A lot has changed in the re-imagined production of Les Miserables now playing at the Straz Center in Tampa. Gone is the revolving turntable, and the show has new orchestration and a quickened pace that cuts the running time by about 15 minutes.
But what's the same — and what perhaps comes through even more powerfully — is the connection between the audience and characters who deliver some of the most entrancing and memorable songs in musical theater, set amid a story of love and redemption in post-revolution France.
As directed by Laurence Connor and James Powell, this 25th anniversary production has a darker rawness than the original, a tone set in the first booming notes of the orchestra and the angry voices of the chain gang.
In place of the turntable, a famous piece of the Broadway show's staging that symbolized Jean Valjean's journey, are towering, multi-story set pieces and a somber projected backdrop inspired by Victor Hugo paintings. Smaller pieces move swiftly between scenes to form the interior of the innkeeper's crusty home, the slums and the awesome ramshackle barricade.
Movement is still a crucial part of the show. In fact, the characters rarely stop, the animated backdrop simulates movement through the sewer tunnels below 1830s Paris, and the special effect in Javert's final soliloquy is a showstopper.
Will Les Mis fans miss the turntable? Maybe, especially in the barricade scenes and showdowns between Javert and Valjean. But overall, set designer Matt Kinley has created a more realistic setting.
Will fans miss anything with the shorter songs? Definitely not.
This reworked show is buoyed by a top-notch cast.
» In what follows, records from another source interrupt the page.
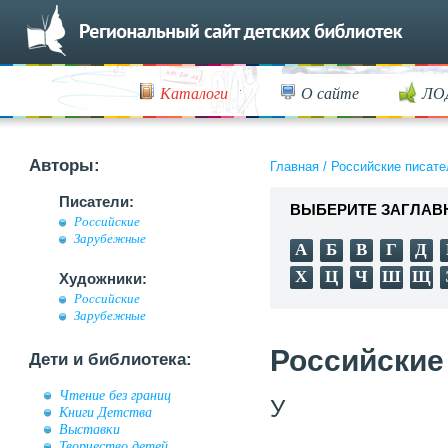
Каталоги
О сайте
ЛО
Авторы:
Главная
/
Российские писате
Писатели:
ВЫБЕРИТЕ ЗАГЛАВ
Российские
Зарубежные
А
Б
В
Г
Д
Х
Ц
Ч
Ш
Щ
Художники:
Российские
Зарубежные
Российские
Дети и библиотека:
Чтение без границ
У
Книги Детства
Выставки
Творчество детей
There was not a weak vocal link in Wednesday's show. Understudy Richard Todd Adams played Valjean Wednesday night, taking over for J. Mark McVey. Adams has a commanding, angry presence as Valjean and a powerful voice that faltered only slightly in some higher, falsetto parts. It's tough to beat McVey though, who has performed the role of Valjean about 2,900 times. (He returns Sunday to finish the run in Tampa.)
Betsy Morgan's Fantine is one of the cast's strongest players, delivering a visceral performance as an unfortunate factory worker-turned-prostitute. Her rendition of heartwrenching ballad I Dreamed a Dream is one of the best I've ever heard; she wisely chooses to scale back some parts, allowing the power of the lyrics to shine through in a song that is easily oversung.
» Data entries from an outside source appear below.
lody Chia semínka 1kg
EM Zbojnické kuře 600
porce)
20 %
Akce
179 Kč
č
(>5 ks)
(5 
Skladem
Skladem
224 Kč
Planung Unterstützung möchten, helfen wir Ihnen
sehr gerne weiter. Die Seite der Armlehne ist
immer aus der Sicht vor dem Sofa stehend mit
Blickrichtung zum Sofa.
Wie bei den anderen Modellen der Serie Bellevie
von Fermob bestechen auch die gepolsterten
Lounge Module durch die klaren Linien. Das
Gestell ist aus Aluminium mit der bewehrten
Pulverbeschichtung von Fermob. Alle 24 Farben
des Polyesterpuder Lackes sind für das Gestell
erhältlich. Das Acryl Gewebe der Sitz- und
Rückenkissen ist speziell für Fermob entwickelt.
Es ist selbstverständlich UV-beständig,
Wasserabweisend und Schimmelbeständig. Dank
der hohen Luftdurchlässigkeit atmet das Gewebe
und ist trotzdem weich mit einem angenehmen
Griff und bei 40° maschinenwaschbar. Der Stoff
As Valjean's pursuer Javert, Andrew Varela has a convincing snarl; Max Quinlan plays hopeless romantic Marius with a head-in-the-clouds smile; and Chasten Harmon evokes a scrappy soulfulness in Eponine, who breaks out in Act 2 solo On My Own with a tender but big voice. Richard Vida's weasly Thenardier is a cross between a deranged pirate and a court jester, but Shawna M. Hamic as his wife steals the laughs with spot-on comedic timing.
New orchestrations by Chris Jahnke, Stephen Metcalfe and Stephen Brooker forgo much of the original '80s-pop synthesizer sound, an improvement that adds to the raw quality. Music director Robert Billig leads a smaller pit, down to 14 in this show from 25 in the Broadway production.
The show is still a solid three hours, but it often feels shorter. Whatever it is that makes Les Miserables such a powerful, resonant show — the majestic songs that stay in your head for days, the universal themes of love and redemption — it's all still there.